Em valores nominais, o investimento realizado pelo governo central encolheu de 0,64% do Produto Interno Bruto (PIB), que já era historicamente muito baixo, para apenas 0,46% também entre 2021 e 2022. Foi o menor índice desde que a Secretaria do Tesouro Nacional (STN) passou a publicar esse dado de forma sistemática, em 2008. O nível mais elevado havia sido registrado em 2014, quando os valores investidos chegaram a representar 1,34% do PIB – relação quase três vezes mais elevada do que aquela observada no ano passado. Para comparar, agora em valores reais, o investimento desabou 64,20% desde 2014, despencando de R$ 127,261 bilhões para aqueles R$ 45,558 bilhões. A conta de investimentos perdeu, em quase 10 anos, qualquer coisa ao redor de R$ 81,703 bilhões.
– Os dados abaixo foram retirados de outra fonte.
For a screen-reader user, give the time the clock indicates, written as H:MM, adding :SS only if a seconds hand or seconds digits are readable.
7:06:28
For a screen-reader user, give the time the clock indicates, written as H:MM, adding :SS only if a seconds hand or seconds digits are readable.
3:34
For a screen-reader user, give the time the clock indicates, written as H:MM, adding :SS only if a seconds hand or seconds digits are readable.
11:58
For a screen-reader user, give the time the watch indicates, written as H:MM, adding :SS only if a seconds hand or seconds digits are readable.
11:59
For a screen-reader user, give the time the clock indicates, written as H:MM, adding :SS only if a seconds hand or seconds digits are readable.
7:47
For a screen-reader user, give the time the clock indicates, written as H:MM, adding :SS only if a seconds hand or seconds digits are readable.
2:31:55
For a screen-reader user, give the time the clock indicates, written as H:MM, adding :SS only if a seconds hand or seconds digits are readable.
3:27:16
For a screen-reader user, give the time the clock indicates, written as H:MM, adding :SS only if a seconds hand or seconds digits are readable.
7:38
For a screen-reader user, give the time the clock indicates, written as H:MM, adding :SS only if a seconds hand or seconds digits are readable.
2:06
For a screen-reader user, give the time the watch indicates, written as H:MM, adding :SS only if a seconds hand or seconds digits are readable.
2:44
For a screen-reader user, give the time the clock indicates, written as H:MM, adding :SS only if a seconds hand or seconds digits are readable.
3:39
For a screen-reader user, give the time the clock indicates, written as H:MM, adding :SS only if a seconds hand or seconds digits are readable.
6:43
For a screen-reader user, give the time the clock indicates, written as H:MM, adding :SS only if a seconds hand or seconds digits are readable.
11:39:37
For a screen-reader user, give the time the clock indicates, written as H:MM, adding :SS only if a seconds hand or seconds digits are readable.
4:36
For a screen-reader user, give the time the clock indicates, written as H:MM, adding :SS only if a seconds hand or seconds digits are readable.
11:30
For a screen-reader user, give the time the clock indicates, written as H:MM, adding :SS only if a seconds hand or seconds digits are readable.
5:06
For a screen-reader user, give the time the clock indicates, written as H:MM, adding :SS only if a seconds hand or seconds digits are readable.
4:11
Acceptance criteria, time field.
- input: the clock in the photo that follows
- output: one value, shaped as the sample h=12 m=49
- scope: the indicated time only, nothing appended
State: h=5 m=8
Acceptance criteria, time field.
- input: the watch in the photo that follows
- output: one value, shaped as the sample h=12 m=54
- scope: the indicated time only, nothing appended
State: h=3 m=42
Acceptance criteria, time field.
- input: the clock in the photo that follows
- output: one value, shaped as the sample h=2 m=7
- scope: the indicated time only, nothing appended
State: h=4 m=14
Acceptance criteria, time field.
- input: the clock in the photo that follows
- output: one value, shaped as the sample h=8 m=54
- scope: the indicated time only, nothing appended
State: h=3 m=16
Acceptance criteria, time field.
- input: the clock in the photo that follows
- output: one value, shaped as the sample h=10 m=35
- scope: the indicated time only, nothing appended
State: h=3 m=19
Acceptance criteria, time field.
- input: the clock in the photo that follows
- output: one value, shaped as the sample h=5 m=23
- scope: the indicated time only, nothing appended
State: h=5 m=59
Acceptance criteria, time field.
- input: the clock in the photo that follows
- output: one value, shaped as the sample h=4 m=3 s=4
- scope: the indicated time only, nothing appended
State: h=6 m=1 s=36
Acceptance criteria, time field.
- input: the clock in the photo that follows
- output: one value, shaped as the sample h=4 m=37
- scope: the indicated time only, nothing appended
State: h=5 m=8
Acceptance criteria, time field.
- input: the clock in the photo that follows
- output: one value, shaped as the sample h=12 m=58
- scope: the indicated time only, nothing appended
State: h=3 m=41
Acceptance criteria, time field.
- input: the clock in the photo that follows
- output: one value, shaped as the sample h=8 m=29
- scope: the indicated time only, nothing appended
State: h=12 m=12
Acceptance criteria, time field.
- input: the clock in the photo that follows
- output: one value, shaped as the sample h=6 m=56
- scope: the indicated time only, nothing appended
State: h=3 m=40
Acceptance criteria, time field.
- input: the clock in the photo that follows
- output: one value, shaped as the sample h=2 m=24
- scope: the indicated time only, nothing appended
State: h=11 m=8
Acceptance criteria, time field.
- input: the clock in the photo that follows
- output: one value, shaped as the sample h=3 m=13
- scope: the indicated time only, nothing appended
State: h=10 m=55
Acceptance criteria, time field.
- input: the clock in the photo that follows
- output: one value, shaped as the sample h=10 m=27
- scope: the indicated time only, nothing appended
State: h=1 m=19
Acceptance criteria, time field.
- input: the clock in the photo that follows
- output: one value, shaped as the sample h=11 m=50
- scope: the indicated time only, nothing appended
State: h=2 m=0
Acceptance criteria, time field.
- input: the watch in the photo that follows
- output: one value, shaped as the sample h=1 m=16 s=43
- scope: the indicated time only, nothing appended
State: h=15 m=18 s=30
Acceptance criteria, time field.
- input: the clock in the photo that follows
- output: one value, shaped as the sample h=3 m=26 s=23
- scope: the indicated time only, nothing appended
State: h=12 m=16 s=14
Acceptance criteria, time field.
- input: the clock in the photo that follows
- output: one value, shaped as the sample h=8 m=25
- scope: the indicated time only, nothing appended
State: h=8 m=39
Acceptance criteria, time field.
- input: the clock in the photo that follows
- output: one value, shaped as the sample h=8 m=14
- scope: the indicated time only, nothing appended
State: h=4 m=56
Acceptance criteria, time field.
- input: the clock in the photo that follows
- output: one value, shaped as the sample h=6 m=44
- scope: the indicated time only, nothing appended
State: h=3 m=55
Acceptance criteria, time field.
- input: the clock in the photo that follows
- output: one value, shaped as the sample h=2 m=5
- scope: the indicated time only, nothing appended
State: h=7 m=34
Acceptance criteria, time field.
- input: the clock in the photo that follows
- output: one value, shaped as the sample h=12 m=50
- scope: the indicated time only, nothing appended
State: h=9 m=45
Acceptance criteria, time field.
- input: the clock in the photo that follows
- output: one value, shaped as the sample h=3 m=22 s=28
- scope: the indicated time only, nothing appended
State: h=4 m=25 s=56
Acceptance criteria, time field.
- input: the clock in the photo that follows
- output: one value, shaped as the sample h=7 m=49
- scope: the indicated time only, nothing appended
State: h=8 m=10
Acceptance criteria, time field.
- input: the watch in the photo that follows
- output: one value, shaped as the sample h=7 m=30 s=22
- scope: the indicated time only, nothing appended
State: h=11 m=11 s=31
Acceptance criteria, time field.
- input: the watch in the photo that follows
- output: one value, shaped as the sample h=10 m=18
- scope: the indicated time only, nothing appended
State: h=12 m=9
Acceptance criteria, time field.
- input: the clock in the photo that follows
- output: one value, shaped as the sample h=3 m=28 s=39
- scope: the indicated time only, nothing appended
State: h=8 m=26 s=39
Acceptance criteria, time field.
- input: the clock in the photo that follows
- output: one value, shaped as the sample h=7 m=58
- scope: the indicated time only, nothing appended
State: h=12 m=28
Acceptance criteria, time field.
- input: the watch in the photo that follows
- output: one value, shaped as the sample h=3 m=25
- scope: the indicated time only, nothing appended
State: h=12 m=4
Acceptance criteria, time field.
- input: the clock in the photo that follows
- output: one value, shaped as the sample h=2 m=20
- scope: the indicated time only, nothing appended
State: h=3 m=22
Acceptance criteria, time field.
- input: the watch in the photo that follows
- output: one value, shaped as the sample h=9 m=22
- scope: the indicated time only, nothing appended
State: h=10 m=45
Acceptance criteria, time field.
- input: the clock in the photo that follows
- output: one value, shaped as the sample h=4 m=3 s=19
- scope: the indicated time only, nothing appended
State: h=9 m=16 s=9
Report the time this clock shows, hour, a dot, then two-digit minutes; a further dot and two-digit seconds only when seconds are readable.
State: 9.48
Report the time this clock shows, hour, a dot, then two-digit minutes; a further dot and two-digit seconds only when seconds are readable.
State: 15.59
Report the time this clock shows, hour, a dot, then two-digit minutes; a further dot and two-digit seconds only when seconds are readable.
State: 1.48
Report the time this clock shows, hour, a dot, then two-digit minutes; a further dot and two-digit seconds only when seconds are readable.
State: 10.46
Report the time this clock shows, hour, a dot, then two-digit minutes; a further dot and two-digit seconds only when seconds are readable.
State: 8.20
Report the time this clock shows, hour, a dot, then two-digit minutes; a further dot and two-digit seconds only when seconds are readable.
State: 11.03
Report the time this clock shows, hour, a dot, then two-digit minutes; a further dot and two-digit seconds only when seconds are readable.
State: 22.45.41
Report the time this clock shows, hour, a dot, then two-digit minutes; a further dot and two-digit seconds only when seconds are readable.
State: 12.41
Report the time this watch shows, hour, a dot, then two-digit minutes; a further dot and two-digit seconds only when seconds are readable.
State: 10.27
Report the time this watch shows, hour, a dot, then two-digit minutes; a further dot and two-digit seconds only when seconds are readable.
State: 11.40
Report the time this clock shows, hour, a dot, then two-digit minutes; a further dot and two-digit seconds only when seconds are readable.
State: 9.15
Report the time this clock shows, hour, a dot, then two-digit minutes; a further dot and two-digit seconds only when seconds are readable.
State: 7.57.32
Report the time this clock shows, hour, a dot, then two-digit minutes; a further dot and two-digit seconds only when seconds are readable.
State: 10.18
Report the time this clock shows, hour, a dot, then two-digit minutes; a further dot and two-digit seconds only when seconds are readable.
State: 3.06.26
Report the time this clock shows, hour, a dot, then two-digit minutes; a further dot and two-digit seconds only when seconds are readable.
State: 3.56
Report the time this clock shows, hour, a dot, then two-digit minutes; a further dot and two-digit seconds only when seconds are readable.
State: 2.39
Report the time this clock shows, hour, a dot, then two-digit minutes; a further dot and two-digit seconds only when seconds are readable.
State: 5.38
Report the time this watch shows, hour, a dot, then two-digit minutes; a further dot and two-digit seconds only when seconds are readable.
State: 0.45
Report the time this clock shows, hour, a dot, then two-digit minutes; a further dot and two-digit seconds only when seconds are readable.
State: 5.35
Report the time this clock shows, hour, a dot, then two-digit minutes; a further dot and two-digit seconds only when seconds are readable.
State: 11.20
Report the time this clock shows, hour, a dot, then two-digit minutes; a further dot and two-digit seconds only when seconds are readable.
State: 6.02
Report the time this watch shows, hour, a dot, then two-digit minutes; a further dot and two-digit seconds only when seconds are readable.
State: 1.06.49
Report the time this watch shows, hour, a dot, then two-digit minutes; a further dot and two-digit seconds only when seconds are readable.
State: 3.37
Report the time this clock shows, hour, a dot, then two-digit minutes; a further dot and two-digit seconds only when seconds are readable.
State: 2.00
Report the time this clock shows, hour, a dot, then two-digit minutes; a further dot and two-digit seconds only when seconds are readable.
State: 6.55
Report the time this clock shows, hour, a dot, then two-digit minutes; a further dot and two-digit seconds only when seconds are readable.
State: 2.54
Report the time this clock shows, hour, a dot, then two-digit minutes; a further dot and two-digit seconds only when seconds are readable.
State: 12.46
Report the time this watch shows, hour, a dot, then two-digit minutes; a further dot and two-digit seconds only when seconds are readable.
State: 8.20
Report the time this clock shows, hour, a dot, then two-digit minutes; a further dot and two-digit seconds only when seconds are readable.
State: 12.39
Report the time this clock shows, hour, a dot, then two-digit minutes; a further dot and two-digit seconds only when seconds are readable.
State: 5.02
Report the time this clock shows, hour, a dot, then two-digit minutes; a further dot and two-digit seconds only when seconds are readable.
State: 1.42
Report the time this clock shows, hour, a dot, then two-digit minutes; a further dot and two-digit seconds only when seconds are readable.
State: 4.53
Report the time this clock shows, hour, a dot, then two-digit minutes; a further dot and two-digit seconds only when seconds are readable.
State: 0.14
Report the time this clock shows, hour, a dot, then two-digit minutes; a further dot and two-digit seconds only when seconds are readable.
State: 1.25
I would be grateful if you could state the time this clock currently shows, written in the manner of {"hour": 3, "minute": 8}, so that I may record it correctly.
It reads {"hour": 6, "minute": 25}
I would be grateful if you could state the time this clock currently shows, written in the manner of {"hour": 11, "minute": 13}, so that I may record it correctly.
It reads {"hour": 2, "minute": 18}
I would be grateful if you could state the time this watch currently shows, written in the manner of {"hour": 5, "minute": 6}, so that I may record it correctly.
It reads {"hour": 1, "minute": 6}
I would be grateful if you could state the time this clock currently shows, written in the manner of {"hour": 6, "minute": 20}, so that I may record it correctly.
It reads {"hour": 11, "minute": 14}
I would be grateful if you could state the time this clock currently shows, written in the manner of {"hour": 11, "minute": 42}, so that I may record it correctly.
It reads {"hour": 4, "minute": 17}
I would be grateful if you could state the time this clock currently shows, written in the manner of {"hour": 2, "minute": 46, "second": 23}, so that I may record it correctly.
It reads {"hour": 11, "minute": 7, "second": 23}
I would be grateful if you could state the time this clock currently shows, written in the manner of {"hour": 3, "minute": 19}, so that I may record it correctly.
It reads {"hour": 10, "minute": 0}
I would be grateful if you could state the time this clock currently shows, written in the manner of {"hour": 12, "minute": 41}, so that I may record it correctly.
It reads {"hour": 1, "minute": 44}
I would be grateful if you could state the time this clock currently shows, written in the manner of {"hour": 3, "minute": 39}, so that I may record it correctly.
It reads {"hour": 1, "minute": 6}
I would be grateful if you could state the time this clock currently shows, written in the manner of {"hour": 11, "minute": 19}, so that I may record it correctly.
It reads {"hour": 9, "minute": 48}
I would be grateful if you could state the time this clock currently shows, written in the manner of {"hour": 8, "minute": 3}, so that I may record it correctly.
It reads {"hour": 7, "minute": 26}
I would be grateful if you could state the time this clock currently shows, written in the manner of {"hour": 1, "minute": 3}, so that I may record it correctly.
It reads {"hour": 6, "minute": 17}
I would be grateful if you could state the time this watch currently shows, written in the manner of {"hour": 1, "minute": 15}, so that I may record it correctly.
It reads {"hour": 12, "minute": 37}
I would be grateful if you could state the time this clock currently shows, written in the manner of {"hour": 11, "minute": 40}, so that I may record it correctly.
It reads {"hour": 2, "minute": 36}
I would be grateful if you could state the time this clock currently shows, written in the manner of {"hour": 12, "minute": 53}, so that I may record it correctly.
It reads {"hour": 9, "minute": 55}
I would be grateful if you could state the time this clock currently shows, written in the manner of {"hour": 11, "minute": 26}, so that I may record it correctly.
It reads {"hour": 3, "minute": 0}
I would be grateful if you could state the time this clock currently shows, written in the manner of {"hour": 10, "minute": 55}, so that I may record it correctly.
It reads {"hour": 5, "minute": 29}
Com a escalada das taxas de juros básicas desde a segunda metade de março do ano passado, os gastos com juros entraram em alta, avançando de R$ 449,095 bilhões para R$ 509,261 bilhões a valores de dezembro do ano passado, correspondendo a um incremento de 13,40%. Ou seja, ao mesmo tempo em que o investimento sofreu corte de R$ 16,563 bilhões, os gastos com juros registraram um acréscimo de R$ 60,166 bilhões. Tomadas a valores correntes, quer dizer, sem correção com base no IPCA, as despesas com juros passaram a representar 5,12% do PIB, configurando a relação mais elevada em cinco ano e a sexta maior proporção na série histórica iniciada em 1997. Apenas para registro, as despesas com juros haviam alcançado 5,18% do PIB em 2017.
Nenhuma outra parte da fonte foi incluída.